I will make this dress again. We're talking white with black polka dots and black bust cups, which will have a nice retro feel. So, in closing, kudos to Gertie for coming up with this pattern.

Saturday, March 29, 2014

Pattern Sorting Day--the 80's

It's the first day of my spring break--the perfect time to finally sort through my patterns and organize them.
Way too many of my patterns are from the 80s and they take up a lot of space, but I refuse to let them go. When my husband asked me why I keep them, I explained that I'm waiting for them to become cool again. Are we not grateful to all those people who stashed their patterns from the 30s, 40s and 50s, even though they undoubtedly thought the styles were dated and ugly? I admit, I have a hard time believing that the 80s will come back, but if they do, I have a lot of authentic patterns at the ready.

As near as I can tell, my patterns fall into five categories:

1) Good Memories:

I made this safari coat and wore it until it fell apart. I got lots of compliments on it and kind of wish I still had it.

I had a lot of fun wearing this dress. I love shoulder pads and this dress had an abundance of padding in that area.
I'm not sure if this the 80s or early 90s, but regardless, I love pleated pants. I don't care how many times I'm told not to wear pleated pants, I ignore the advice and wear them. Also, the artwork on this pattern is wonderful

2) Victim of the 80s:

My husband called the divided skirt I made from this pattern "The Culottes from Hell". I ignored him and wore them anyway.

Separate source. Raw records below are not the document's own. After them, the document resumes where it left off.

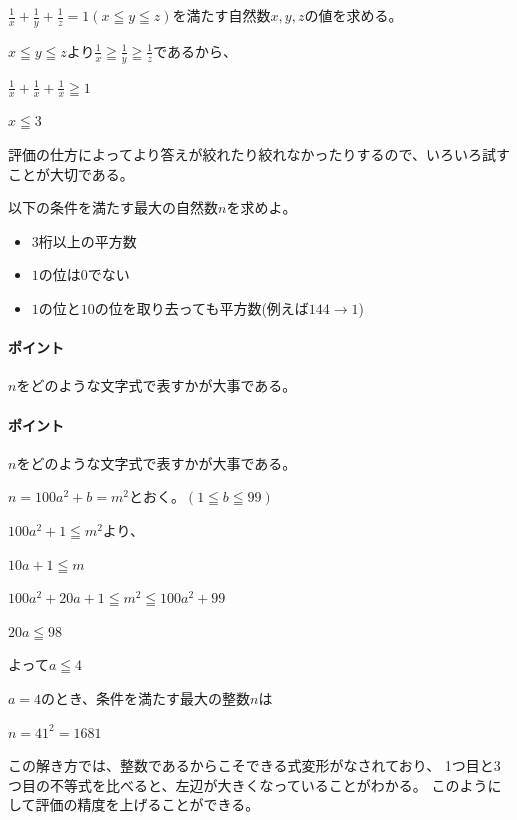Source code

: \documentclass[uplatex,dvipdfmx]{jsbook}
\begin{document}
\begin{problem}[例題]
    $\displaystyle\frac{1}{x}+\frac{1}{y}+\frac{1}{z}=1\left(x\leqq y\leqq z\right)$を満たす自然数$x,y,z$の値を求める。

    $x\leqq y\leqq z$より$\displaystyle\frac{1}{x}\geqq\frac{1}{y}\geqq\frac{1}{z}$であるから、

    $\displaystyle\frac{1}{x}+\frac{1}{x}+\frac{1}{x}\geqq 1$

    $x\leqq 3$
\end{problem}

評価の仕方によってより答えが絞れたり絞れなかったりするので、いろいろ試すことが大切である。

\begin{problem}[練習問題]
    以下の条件を満たす最大の自然数$n$を求めよ。
    \begin{itemize}
        \item $3$桁以上の平方数
        \item $1$の位は$0$でない
        \item $1$の位と$10$の位を取り去っても平方数(例えば$144\rightarrow 1$)
    \end{itemize}
\end{problem}

\paragraph{ポイント}$n$をどのような文字式で表すかが大事である。

\paragraph{ポイント}$n$をどのような文字式で表すかが大事である。

\begin{answer}
    $n=100a^2+b=m^2$とおく。$\left(1\leqq b \leqq 99\right)$

    $100a^2+1 \leqq m^2$より、

    $10a+1 \leqq m$

    $100a^2+20a+1 \leqq m^2 \leqq 100a^2+99$

    $20a \leqq 98$

    よって$a\leqq 4$

    $a=4$のとき、条件を満たす最大の整数$n$は

    $n=41^2=1681$

    この解き方では、整数であるからこそできる式変形がなされており、
    1つ目と3つ目の不等式を比べると、左辺が大きくなっていることがわかる。
    このようにして評価の精度を上げることができる。
\end{answer}
\end{document}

I probably should have listened.


3) What was I thinking?


I never made this dress. I don't know why I bought the pattern, although it would have made a fine maternity dress. Let's hope that was what I was thinking.


More culottes from hell. I didn't make these either. I don't know why I didn't understand that short, curvy people shouldn't wear boxy clothing.

4) I want to be Rene Russo:



And the final category....

5) Perhaps I can do something with this...

I think the short white sarong is adorable. Hope my daughter things so, too, because she's getting it when I make it.


I love these Paddington Bear coats. I had one in the 80s and just recently sent it to donation. So hard to let it go. Now I need another.

Honestly...isn't this the 50s all over again? The copyright reads 1989. I never made this skirt, but I will. Love the back kick pleat.

And here they are, my memories of the 80s, sorted into Zip-lock bags


 with an index sheet on top, just in case I need to find a pattern to  make something from the 80s.


Because you never know when that decade will come roaring back.